The importance was not lost on any of the participants.


“It is our veterans that we look up to because they’ve been out there – they’ve done the hard stuff, went to combat. Some gave their life for it. We take their step, we take their place. We walk in their footsteps,” said Sgt. Mandy M. Haskell, a supply warehouse clerk with MWSS-371. “They live to tell the story, they have that experience to say, ‘Hey, I did this and I did that and this is what I learned from it,’ so they can teach us.”


The show of respect for the leaders of yesterday by the leaders of today was recognized by command.

“Having an NCO-run colors ceremony is a great part of the Committed and Engaged Leadership program,” said Busby.


The program is about a hands-on approach to mentoring the next generation of Marines by granting them more responsibility to perform.


“I think junior Marines see it on a day to day basis, or should see it on a day to day,” said Clark.

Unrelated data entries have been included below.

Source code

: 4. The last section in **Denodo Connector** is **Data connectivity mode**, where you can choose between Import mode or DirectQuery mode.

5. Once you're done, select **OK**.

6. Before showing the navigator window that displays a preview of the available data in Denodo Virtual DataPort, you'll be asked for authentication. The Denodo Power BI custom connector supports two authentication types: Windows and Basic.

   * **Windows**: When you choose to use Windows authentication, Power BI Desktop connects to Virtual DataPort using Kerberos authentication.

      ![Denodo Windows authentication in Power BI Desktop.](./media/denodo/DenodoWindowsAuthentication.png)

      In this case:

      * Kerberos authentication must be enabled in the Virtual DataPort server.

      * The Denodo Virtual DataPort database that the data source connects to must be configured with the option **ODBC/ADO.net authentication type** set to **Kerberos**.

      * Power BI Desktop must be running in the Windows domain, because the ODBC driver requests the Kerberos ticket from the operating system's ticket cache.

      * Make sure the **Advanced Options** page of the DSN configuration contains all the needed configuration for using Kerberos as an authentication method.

“We don’t have lance corporals and below doing the working party or in the platoon,” added Haskell. “They see us, their leaders out there, presenting it – actually putting up this program, actually putting up the chairs, setting stuff up and doing something. So then they say, ‘Oh, I want to be like that.’”


Setting the example, taking initiative, and being loyal to traditions and history all came together at the parade deck on Tuesday in honor of those who cultivated those same values way back when.


As the sun set over the horizon of MCAS Yuma, everyone was reminded of what the upcoming weekend is meant to represent. It is not simply a day off of work; it is not a day to simply lounge at the creek. Veteran’s Day is a time to remember those who have come before us, honor the path they paved and preserve the history that will lead us into the future.